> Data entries

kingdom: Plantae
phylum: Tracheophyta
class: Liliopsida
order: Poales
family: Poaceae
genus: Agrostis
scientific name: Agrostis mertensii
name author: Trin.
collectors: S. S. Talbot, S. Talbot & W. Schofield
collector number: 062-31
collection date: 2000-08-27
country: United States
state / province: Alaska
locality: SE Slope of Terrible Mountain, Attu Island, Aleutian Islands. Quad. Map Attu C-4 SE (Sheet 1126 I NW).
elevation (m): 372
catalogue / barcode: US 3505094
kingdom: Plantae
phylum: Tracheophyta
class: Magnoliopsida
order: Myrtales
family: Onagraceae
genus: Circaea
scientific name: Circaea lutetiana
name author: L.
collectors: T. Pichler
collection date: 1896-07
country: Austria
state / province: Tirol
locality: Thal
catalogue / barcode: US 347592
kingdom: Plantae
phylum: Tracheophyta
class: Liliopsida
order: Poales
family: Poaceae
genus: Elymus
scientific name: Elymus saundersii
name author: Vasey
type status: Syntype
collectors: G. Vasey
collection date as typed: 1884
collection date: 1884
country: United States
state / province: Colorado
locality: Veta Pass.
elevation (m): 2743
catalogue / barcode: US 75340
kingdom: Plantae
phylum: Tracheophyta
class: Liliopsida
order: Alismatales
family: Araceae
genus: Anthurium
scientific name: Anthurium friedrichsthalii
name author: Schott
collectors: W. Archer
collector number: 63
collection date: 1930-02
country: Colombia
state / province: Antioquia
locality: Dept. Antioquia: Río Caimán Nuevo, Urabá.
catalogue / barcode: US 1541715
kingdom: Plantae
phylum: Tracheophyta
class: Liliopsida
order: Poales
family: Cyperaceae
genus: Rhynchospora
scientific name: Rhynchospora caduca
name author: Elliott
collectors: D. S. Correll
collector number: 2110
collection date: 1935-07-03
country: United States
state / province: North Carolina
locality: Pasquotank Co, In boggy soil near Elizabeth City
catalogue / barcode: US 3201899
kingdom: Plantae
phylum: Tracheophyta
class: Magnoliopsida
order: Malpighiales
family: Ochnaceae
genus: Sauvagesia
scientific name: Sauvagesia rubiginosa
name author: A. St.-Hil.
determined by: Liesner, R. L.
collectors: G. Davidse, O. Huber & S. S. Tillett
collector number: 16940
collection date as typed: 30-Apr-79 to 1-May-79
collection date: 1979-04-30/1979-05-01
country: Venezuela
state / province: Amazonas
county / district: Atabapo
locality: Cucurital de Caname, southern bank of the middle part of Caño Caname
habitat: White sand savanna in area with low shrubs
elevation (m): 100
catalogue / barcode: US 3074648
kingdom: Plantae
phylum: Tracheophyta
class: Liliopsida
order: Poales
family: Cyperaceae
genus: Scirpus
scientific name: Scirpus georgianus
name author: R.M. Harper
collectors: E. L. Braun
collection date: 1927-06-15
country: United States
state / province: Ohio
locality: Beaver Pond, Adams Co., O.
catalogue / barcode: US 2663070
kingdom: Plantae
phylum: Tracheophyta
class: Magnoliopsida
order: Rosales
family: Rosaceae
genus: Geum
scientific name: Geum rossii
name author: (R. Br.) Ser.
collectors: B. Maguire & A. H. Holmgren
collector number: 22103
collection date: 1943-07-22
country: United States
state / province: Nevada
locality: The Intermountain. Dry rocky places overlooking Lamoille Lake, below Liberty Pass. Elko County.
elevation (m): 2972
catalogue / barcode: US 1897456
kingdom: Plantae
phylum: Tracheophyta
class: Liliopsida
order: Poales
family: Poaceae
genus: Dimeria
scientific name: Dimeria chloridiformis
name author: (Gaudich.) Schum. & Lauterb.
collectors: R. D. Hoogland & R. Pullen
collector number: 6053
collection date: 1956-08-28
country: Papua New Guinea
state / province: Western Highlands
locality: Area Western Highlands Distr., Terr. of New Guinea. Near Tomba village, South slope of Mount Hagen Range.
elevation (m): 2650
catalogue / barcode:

> Exercise requirements
Format every line of the data as a JSON list of strings, with each line as its own string and any blank lines omitted.

> Full output
[
  "kingdom: Plantae",
  "phylum: Tracheophyta",
  "class: Liliopsida",
  "order: Poales",
  "family: Poaceae",
  "genus: Agrostis",
  "scientific name: Agrostis mertensii",
  "name author: Trin.",
  "collectors: S. S. Talbot, S. Talbot & W. Schofield",
  "collector number: 062-31",
  "collection date: 2000-08-27",
  "country: United States",
  "state / province: Alaska",
  "locality: SE Slope of Terrible Mountain, Attu Island, Aleutian Islands. Quad. Map Attu C-4 SE (Sheet 1126 I NW).",
  "elevation (m): 372",
  "catalogue / barcode: US 3505094",
  "kingdom: Plantae",
  "phylum: Tracheophyta",
  "class: Magnoliopsida",
  "order: Myrtales",
  "family: Onagraceae",
  "genus: Circaea",
  "scientific name: Circaea lutetiana",
  "name author: L.",
  "collectors: T. Pichler",
  "collection date: 1896-07",
  "country: Austria",
  "state / province: Tirol",
  "locality: Thal",
  "catalogue / barcode: US 347592",
  "kingdom: Plantae",
  "phylum: Tracheophyta",
  "class: Liliopsida",
  "order: Poales",
  "family: Poaceae",
  "genus: Elymus",
  "scientific name: Elymus saundersii",
  "name author: Vasey",
  "type status: Syntype",
  "collectors: G. Vasey",
  "collection date as typed: 1884",
  "collection date: 1884",
  "country: United States",
  "state / province: Colorado",
  "locality: Veta Pass.",
  "elevation (m): 2743",
  "catalogue / barcode: US 75340",
  "kingdom: Plantae",
  "phylum: Tracheophyta",
  "class: Liliopsida",
  "order: Alismatales",
  "family: Araceae",
  "genus: Anthurium",
  "scientific name: Anthurium friedrichsthalii",
  "name author: Schott",
  "collectors: W. Archer",
  "collector number: 63",
  "collection date: 1930-02",
  "country: Colombia",
  "state / province: Antioquia",
  "locality: Dept. Antioquia: Río Caimán Nuevo, Urabá.",
  "catalogue / barcode: US 1541715",
  "kingdom: Plantae",
  "phylum: Tracheophyta",
  "class: Liliopsida",
  "order: Poales",
  "family: Cyperaceae",
  "genus: Rhynchospora",
  "scientific name: Rhynchospora caduca",
  "name author: Elliott",
  "collectors: D. S. Correll",
  "collector number: 2110",
  "collection date: 1935-07-03",
  "country: United States",
  "state / province: North Carolina",
  "locality: Pasquotank Co, In boggy soil near Elizabeth City",
  "catalogue / barcode: US 3201899",
  "kingdom: Plantae",
  "phylum: Tracheophyta",
  "class: Magnoliopsida",
  "order: Malpighiales",
  "family: Ochnaceae",
  "genus: Sauvagesia",
  "scientific name: Sauvagesia rubiginosa",
  "name author: A. St.-Hil.",
  "determined by: Liesner, R. L.",
  "collectors: G. Davidse, O. Huber & S. S. Tillett",
  "collector number: 16940",
  "collection date as typed: 30-Apr-79 to 1-May-79",
  "collection date: 1979-04-30/1979-05-01",
  "country: Venezuela",
  "state / province: Amazonas",
  "county / district: Atabapo",
  "locality: Cucurital de Caname, southern bank of the middle part of Caño Caname",
  "habitat: White sand savanna in area with low shrubs",
  "elevation (m): 100",
  "catalogue / barcode: US 3074648",
  "kingdom: Plantae",
  "phylum: Tracheophyta",
  "class: Liliopsida",
  "order: Poales",
  "family: Cyperaceae",
  "genus: Scirpus",
  "scientific name: Scirpus georgianus",
  "name author: R.M. Harper",
  "collectors: E. L. Braun",
  "collection date: 1927-06-15",
  "country: United States",
  "state / province: Ohio",
  "locality: Beaver Pond, Adams Co., O.",
  "catalogue / barcode: US 2663070",
  "kingdom: Plantae",
  "phylum: Tracheophyta",
  "class: Magnoliopsida",
  "order: Rosales",
  "family: Rosaceae",
  "genus: Geum",
  "scientific name: Geum rossii",
  "name author: (R. Br.) Ser.",
  "collectors: B. Maguire & A. H. Holmgren",
  "collector number: 22103",
  "collection date: 1943-07-22",
  "country: United States",
  "state / province: Nevada",
  "locality: The Intermountain. Dry rocky places overlooking Lamoille Lake, below Liberty Pass. Elko County.",
  "elevation (m): 2972",
  "catalogue / barcode: US 1897456",
  "kingdom: Plantae",
  "phylum: Tracheophyta",
  "class: Liliopsida",
  "order: Poales",
  "family: Poaceae",
  "genus: Dimeria",
  "scientific name: Dimeria chloridiformis",
  "name author: (Gaudich.) Schum. & Lauterb.",
  "collectors: R. D. Hoogland & R. Pullen",
  "collector number: 6053",
  "collection date: 1956-08-28",
  "country: Papua New Guinea",
  "state / province: Western Highlands",
  "locality: Area Western Highlands Distr., Terr. of New Guinea. Near Tomba village, South slope of Mount Hagen Range.",
  "elevation (m): 2650",
  "catalogue / barcode:"
]